Data for this exercise:
———

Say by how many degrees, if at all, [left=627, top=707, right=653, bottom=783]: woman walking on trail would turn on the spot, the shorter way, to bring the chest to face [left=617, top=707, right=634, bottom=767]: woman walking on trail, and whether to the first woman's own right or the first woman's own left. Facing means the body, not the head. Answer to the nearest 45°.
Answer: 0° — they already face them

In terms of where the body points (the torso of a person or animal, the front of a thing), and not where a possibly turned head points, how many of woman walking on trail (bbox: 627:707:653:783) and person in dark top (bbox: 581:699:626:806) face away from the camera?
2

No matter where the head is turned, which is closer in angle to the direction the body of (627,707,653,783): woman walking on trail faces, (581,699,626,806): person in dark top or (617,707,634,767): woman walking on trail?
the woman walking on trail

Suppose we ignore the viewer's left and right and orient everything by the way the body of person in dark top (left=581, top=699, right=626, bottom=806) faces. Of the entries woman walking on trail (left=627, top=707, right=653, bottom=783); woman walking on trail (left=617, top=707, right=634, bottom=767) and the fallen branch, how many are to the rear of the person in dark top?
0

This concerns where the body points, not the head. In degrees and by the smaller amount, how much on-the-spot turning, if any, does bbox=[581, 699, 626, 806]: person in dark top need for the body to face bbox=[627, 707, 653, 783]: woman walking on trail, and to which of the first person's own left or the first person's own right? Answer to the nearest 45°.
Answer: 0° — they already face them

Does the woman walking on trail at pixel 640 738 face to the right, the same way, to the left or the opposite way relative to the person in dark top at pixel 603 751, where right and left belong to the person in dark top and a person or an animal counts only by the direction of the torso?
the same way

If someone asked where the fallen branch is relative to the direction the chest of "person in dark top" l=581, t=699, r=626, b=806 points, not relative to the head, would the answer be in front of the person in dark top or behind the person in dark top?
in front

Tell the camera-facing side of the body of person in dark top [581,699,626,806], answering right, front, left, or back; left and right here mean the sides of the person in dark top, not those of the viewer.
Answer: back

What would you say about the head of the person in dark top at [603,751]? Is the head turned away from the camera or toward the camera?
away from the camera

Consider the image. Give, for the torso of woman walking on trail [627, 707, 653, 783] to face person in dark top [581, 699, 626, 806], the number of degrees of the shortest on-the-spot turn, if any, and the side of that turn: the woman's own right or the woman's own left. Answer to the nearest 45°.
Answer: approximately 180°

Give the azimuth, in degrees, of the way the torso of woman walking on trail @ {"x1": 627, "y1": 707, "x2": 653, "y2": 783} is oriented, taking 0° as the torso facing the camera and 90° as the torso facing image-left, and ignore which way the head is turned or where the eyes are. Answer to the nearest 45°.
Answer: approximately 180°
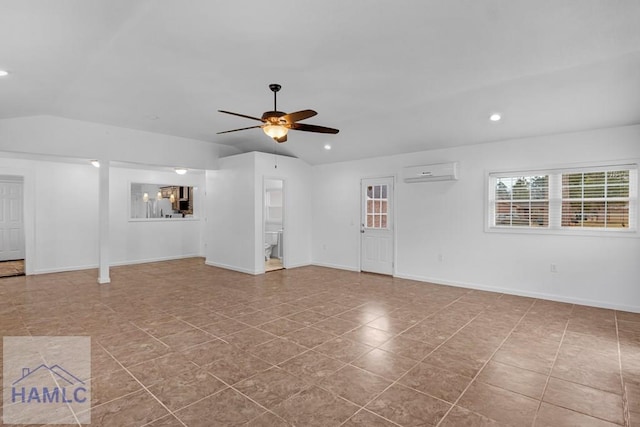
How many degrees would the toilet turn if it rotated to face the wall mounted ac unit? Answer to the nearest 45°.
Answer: approximately 90° to its left

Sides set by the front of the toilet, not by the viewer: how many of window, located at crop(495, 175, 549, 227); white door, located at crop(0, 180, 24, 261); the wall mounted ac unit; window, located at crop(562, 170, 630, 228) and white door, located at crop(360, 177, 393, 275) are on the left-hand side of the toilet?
4

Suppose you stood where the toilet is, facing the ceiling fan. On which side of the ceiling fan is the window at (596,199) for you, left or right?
left

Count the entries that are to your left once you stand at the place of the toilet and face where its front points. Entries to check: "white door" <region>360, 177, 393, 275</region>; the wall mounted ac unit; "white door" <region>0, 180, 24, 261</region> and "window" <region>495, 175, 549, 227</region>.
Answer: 3

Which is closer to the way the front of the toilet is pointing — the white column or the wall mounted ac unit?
the white column

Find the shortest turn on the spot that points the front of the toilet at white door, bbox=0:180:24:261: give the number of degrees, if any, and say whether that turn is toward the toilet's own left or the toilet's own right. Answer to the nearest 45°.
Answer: approximately 45° to the toilet's own right

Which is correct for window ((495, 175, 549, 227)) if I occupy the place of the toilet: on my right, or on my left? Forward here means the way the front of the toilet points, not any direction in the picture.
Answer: on my left

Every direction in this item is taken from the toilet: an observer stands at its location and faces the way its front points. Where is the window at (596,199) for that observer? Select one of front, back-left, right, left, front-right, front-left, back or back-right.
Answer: left

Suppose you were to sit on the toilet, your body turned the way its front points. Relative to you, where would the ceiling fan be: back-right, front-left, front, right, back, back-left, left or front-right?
front-left
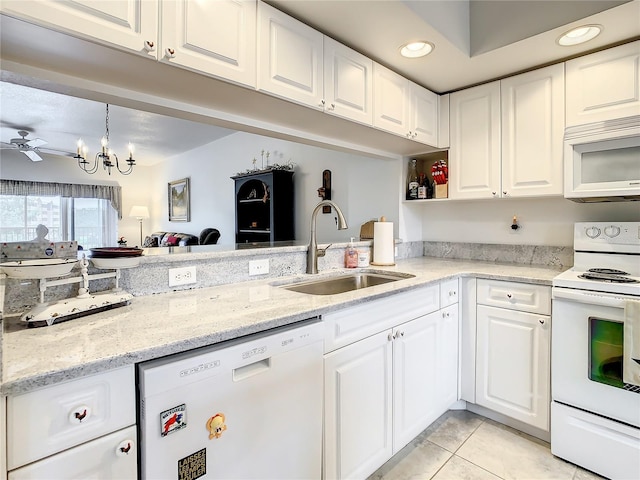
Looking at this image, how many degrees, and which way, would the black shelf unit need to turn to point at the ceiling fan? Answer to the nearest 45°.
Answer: approximately 45° to its right

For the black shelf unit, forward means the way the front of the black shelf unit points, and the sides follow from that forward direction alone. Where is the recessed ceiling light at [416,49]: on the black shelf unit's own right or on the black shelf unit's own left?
on the black shelf unit's own left

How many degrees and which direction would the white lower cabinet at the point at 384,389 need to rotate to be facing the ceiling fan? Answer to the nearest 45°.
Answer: approximately 135° to its right

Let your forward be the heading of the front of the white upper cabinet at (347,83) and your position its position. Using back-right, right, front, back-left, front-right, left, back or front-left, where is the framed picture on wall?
back

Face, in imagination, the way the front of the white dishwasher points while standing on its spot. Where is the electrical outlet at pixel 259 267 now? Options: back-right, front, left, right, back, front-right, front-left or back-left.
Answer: back-left

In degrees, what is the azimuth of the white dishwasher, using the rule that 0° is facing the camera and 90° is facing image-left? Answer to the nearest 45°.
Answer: approximately 315°

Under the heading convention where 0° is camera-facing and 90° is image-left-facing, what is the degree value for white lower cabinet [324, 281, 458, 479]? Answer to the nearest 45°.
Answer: approximately 315°

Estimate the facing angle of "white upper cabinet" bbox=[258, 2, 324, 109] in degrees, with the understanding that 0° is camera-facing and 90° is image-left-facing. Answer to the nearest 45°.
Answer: approximately 315°

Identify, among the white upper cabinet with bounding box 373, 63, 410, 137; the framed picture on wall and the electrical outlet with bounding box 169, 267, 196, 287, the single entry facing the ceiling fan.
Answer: the framed picture on wall

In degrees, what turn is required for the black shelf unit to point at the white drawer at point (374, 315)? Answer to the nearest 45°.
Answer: approximately 45° to its left

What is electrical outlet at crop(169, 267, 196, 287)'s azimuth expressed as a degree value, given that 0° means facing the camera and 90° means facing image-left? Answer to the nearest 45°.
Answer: approximately 0°
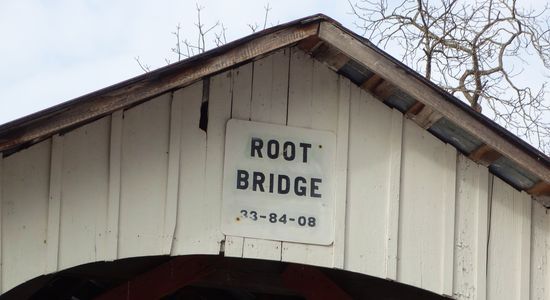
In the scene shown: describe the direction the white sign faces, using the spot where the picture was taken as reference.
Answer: facing the viewer
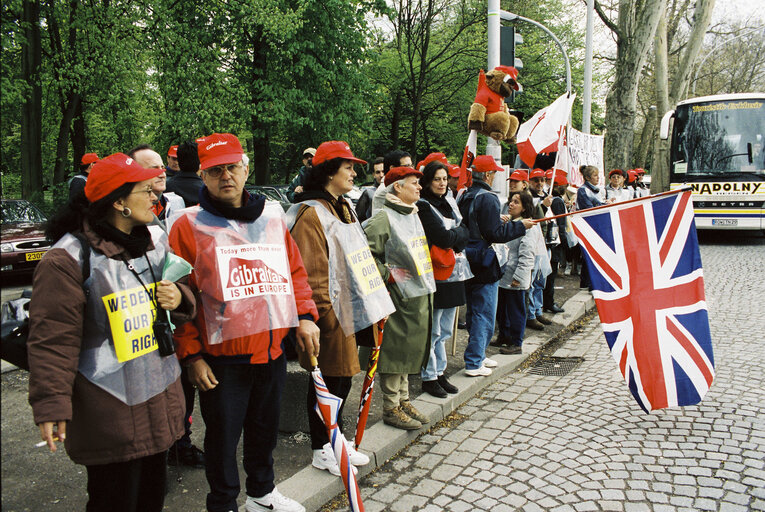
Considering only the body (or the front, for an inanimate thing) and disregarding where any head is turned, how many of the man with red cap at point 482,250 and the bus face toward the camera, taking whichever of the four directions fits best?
1

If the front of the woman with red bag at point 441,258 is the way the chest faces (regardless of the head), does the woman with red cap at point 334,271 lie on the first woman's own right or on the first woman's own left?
on the first woman's own right

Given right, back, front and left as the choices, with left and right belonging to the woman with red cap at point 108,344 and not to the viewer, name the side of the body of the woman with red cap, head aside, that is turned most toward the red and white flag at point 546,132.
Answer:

———

Exercise description: Rewrite every item above, replacing "person in dark top" with "person in black top" and leaving everything else unchanged. Leave out the pictures.

Written response:
Say by how many degrees, if at all, [left=627, top=707, right=653, bottom=783]: woman walking on trail would turn on the spot, the shorter way, to bring the chest to face [left=617, top=707, right=634, bottom=767]: woman walking on trail, and whether to the first woman's own right or the first woman's own left. Facing means the body, not the head. Answer to the nearest 45°.
Answer: 0° — they already face them

In terms of where the body points (the torso of a person or animal, the front of a thing), and not where a possibly turned head points, how many of woman walking on trail (bbox: 627:707:653:783) and person in black top (bbox: 581:699:626:806) face away from the camera?
2

No matter where the head is turned, which is closer in angle to the direction the body of (627,707,653,783): woman walking on trail faces, (581,699,626,806): person in black top or (617,707,634,767): woman walking on trail?
the woman walking on trail

Suppose we ignore the viewer's left and right and orient everything by the way the body of person in black top (left=581, top=699, right=626, bottom=806) faces. Of the entries woman walking on trail (left=627, top=707, right=653, bottom=783); woman walking on trail (left=617, top=707, right=634, bottom=767) and the fallen branch, how many are to the rear of the person in black top?
0

This concerns where the body points, not the head. In degrees and by the smaller amount, how much on-the-spot turning, if any, does bbox=[581, 699, 626, 806]: person in black top need for the body to face bbox=[627, 707, 653, 783]: woman walking on trail, and to which of the first person's own left or the first person's own right? Answer to the nearest 45°.
Answer: 0° — they already face them

Does the woman walking on trail at pixel 640 738 face to the right, the same way, to the left or the opposite way relative to the person in black top at pixel 603 751, where right and left belong to the person in black top and a person or an animal counts only by the direction of the torso?
the same way

If someone asked where the fallen branch is relative to the direction the chest of "person in black top" l=581, t=699, r=626, b=806 points, not relative to the head, would the answer be in front of the person in black top or behind the person in black top?
in front

Tell the camera-facing side of the body of person in black top [581,699,626,806], answering right, front, left, or back; left and right here mean the sides of the person in black top, not those of the viewer.
Answer: back

What would you say about the head of the person in black top at [603,751]? Is the head turned away from the camera or toward the camera?
away from the camera

Consider the image. Give, for the torso of woman walking on trail [627, 707, 653, 783] to face person in black top [581, 699, 626, 806], the number of degrees of the shortest on-the-spot turn, if any, and the side of that turn: the woman's own right or the woman's own left. Answer to the nearest 45°.
Answer: approximately 180°

Give the azimuth, in degrees, of the way the torso of woman walking on trail @ {"x1": 627, "y1": 707, "x2": 653, "y2": 783} is oriented, taking 0° as the torso facing the camera and 90° as the torso facing image-left, and ignore which way the head is turned or where the eyes are. Answer to the nearest 45°.
Answer: approximately 180°
How many degrees would the toilet turn if it rotated to face the wall mounted ac unit? Answer to the nearest 45°.
Answer: approximately 90° to its left

Sides set by the front of the toilet, not by the viewer: how many of window, located at crop(495, 175, 549, 227); white door, located at crop(0, 180, 24, 261); the wall mounted ac unit; window, located at crop(562, 170, 630, 228) and white door, located at crop(360, 177, 393, 275) are on the left-hand side of the toilet?
4

Suppose you stood where the toilet is, facing the ceiling fan. On which side of the ceiling fan is the window at (596,199) for you, left or right?
left

Count the entries that are to your left once you stand at the place of the toilet and face where its front points. Entries to check: "white door" <region>360, 177, 393, 275</region>; the wall mounted ac unit; "white door" <region>0, 180, 24, 261</region> and "window" <region>495, 175, 549, 227</region>.
Answer: 3

Which is closer to the way the front of the toilet is pointing — the white column or the wall mounted ac unit?
the white column

Find the shortest turn on the spot that points the front of the toilet at white door, bbox=0:180:24:261: give the number of degrees, if any, and say whether that turn is toward the toilet's own left or the toilet's own right. Answer to the nearest 45°.
Answer: approximately 45° to the toilet's own right

Which is correct for window ((495, 175, 549, 227)) if I occupy the place of the toilet: on my right, or on my left? Forward here means the way the front of the toilet points, not any direction in the picture.
Answer: on my left

Every direction in this item is taken from the toilet: an observer stands at its location and faces the way its front points. Where is the window at (596,199) for that observer? Select one of front, back-left, right, left, front-right, front-left, back or back-right.
Answer: left

Suppose you were to sit on the toilet, your body turned the way its front points. Relative to you, where would the ceiling fan be: back-right, front-left, front, right, back, back-left, left or front-right?
front-left
Looking at this image, how many degrees, and which way, would the black shelf unit need to turn to point at the ceiling fan? Answer to the nearest 45°.
Answer: approximately 45° to its right

For the black shelf unit, forward means the way the front of the black shelf unit points, and the sides follow from that forward direction alone. Where is the recessed ceiling light at [416,49]: on the black shelf unit's own right or on the black shelf unit's own left?
on the black shelf unit's own left

How many degrees and which direction would the white lower cabinet at the point at 384,389 need to rotate to be facing the ceiling fan? Answer to the nearest 45°.
Answer: approximately 135° to its right

Let your forward be the heading of the front of the white upper cabinet at (347,83) and your position its position. Using back-right, right, front, back-left, front-right, left, back or front-left, where is the framed picture on wall?
back

Face, in imagination, the way the front of the white dishwasher points while standing on its spot. Where is the electrical outlet at pixel 259 267 now? Options: back-right, front, left, right, back, front-right, front-left or back-left.
Answer: back-left

In degrees, what is the azimuth of the white dishwasher, using the rule that 0° is facing the camera and 90° is facing image-left? Answer to the nearest 45°.
Answer: approximately 315°

Under the heading convention where 0° is camera-facing and 90° is image-left-facing, what is the degree value for white lower cabinet [324, 281, 458, 479]? Answer to the nearest 45°.
Answer: approximately 315°

Estimate the facing angle of "white upper cabinet" bbox=[258, 2, 324, 109] in degrees, with the understanding that 0° is camera-facing and 90° is image-left-facing. Answer to the nearest 45°.
Answer: approximately 315°

Identify, among the white upper cabinet with bounding box 373, 63, 410, 137; the framed picture on wall and the electrical outlet with bounding box 169, 267, 196, 287, the single entry facing the ceiling fan.
Answer: the framed picture on wall

In degrees, what turn is required for the black shelf unit to point at the white drawer at point (374, 315)? Answer to the nearest 45°.
Answer: approximately 45° to its left

What is electrical outlet at crop(169, 267, 196, 287)'s azimuth expressed as a degree value, given that 0° means facing the camera and 90° means facing image-left? Answer to the nearest 45°.
Answer: approximately 0°
In the scene shown: describe the direction the white sign faces, using the spot where the picture was taken as reference.
Answer: facing the viewer
Considering only the body (or the front, for an inanimate thing) and disregarding where any head is turned, how many of the man with red cap at point 482,250 and the bus face toward the camera, taking whichever of the four directions fits best?
1

If the front of the woman with red bag at point 441,258 is the way the chest faces (regardless of the head), does the woman with red cap at point 334,271 lie on the first woman's own right or on the first woman's own left?
on the first woman's own right

Given right, back, front and left as the choices, with left and right belonging to the woman with red cap at point 108,344 and not to the viewer, name the side of the body of the woman with red cap, head aside, that is turned most toward the red and white flag at point 546,132.
Answer:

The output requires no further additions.